爬虫简介与requests模块

一爬虫简介

概述

网络爬虫是一种按照一定规则,通过网页的链接地址来寻找网页的,从网站某一个页面(通常是首页)开始,读取网页的内容,找到网页中的其他链接地址,然后通过这些链接地址寻找下一个网页,这样一直循环下去,直到把这个网站所有的网页都抓取完为止
爬虫的价值

互联网中最有价值的便是数据
robots.txt

如果自己的门户网站中的指定页面中的数据不想让爬虫程序爬取到的话，那么则可以通过编写一个robots.txt的协议文件来约束爬虫程序的数据爬取。robots协议的编写格式可以观察淘宝网的robots（访问www.taobao.com/robots.txt即可）。但是需要注意的是，该协议只是相当于口头的协议，并没有使用相关技术进行强制管制，所以该协议是防君子不防小人。但是我们在学习爬虫阶段编写的爬虫程序可以先忽略robots协议。
爬虫流程
预备知识

http协议

requests模块

Requests是用Python语言基于urllib编写的,采用Apache2 Licensed开源协议的HTTP库,Requests它会比urllib更加方便,可以节约我们大量的工作,一句话,requests是python实现的最简单易用的HTTP库,建议爬虫使用requests库,默认安装python后,使用pip install requests 安装

requests模块支持的请求

import requests

requests.get("http://httpbin.org/get")

requests.post("http://httpbin.org/post")

requests.put("http://httpbin.org/put")

requests.delete("http://httpbin.org/delete")

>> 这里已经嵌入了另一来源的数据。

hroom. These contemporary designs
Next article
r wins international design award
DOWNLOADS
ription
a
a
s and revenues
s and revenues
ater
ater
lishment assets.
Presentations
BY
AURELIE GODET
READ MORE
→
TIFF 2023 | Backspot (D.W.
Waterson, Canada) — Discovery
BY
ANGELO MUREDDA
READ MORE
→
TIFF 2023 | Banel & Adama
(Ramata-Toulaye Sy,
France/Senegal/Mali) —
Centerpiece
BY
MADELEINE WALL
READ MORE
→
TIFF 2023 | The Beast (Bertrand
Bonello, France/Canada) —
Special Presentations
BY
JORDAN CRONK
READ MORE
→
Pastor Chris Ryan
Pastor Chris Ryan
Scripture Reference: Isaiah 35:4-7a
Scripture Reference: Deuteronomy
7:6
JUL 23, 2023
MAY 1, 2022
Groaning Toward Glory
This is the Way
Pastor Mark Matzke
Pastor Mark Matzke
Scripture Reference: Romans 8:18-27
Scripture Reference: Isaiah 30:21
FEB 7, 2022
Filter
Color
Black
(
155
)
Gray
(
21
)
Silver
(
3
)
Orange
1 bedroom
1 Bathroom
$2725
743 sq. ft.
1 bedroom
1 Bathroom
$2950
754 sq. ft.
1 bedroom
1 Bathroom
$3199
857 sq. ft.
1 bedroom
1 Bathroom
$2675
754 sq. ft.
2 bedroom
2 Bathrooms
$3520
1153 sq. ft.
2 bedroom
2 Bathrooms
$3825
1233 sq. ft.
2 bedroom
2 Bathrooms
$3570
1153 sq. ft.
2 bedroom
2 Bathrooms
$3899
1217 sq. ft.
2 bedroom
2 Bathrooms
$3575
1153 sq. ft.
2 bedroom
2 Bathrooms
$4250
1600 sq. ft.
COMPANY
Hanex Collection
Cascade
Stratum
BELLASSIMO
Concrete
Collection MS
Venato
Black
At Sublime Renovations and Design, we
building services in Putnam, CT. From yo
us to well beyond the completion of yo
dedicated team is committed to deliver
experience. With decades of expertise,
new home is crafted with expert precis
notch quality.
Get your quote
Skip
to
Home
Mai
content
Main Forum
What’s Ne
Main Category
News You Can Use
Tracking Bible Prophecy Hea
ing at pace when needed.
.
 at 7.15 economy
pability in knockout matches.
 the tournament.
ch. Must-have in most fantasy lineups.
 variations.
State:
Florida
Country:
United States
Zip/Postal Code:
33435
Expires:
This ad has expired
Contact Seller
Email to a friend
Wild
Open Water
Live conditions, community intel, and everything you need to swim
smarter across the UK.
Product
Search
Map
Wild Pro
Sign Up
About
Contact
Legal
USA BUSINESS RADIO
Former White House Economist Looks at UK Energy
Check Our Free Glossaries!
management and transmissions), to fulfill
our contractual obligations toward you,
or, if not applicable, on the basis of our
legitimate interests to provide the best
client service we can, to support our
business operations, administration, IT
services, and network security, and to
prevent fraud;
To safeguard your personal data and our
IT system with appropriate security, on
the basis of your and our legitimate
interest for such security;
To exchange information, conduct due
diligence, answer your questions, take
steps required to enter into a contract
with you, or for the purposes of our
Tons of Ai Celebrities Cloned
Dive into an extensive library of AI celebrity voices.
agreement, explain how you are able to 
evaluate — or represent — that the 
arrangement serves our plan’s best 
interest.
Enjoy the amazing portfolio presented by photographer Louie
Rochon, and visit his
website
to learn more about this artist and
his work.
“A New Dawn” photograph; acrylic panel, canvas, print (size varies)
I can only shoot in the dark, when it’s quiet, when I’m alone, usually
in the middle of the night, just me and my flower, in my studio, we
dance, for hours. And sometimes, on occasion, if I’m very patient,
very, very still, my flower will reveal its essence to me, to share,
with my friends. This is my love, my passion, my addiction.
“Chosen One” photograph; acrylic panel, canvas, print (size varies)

requests.head("http://httpbin.org/get")

requests.options("http://httpbin.org/get")

get请求

基本请求

import requests

response = requests.get('https://www.baidu.com/')

with open('baidu.html','wb') as f:

	f.write(response.conten)

含有参数请求

import requests

response = requests(url='https://s.taoba.com/search?q='手机')

response=requests.get('https://s.taobao.com/search',params={"q":"美女"})

# params 后面的参数是淘宝搜索的参数,

如果页面不跳转,说明淘宝添加了反爬机制,需要在请求头添加下列参数

含有请求头请求

import requests

response = requests.get(url='https://www.baidu.com/s', params={'wd':'夏雨豪'},

                        headers={

                            "User-Agent": "Mozilla/5.0 (X11; Linux x86_64) AppleWebKit/537.36 (KHTML, like Gecko) Chrome/70.0.3538.77 Safari/537.36"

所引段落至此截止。